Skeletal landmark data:
▼▼▼

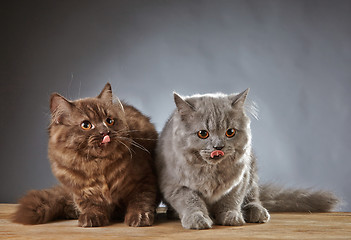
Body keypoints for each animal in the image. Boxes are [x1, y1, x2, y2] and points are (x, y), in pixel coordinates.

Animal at [13, 82, 160, 227]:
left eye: (109, 121)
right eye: (86, 125)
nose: (105, 132)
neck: (98, 165)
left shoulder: (144, 178)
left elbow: (140, 200)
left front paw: (139, 217)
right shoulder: (80, 190)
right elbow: (91, 205)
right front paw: (91, 217)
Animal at [156, 89, 338, 230]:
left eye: (230, 132)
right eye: (203, 134)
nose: (218, 147)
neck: (211, 171)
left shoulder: (239, 180)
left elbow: (231, 201)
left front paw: (231, 217)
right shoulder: (176, 186)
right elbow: (192, 202)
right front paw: (198, 220)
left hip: (252, 172)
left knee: (253, 198)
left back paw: (257, 212)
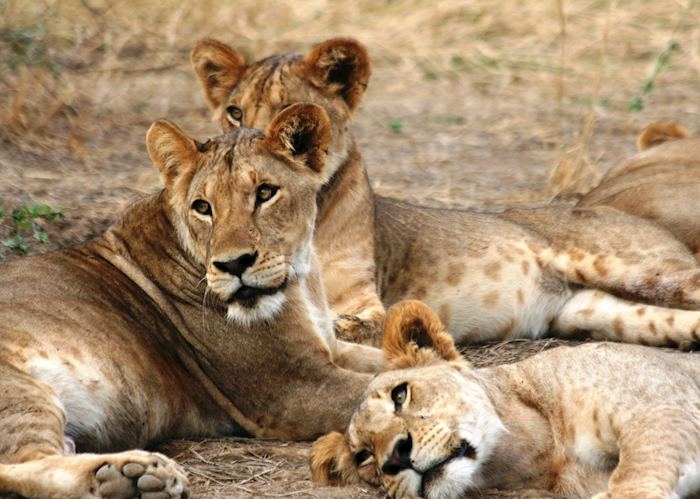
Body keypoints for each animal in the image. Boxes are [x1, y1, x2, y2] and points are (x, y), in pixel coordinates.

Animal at [0, 103, 384, 498]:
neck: (300, 280)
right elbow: (380, 385)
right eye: (202, 207)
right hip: (20, 390)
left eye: (265, 193)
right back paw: (132, 474)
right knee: (20, 464)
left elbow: (391, 358)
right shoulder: (294, 388)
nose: (234, 264)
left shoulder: (332, 348)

▲▲▲

* Directions for this task *
Your answer should consist of all lines above that include the string "shoulder".

* Solution to this problem *
left shoulder: (144, 178)
right shoulder: (80, 190)
left shoulder: (239, 180)
right shoulder: (176, 186)
right shoulder: (294, 388)
left shoulder: (332, 348)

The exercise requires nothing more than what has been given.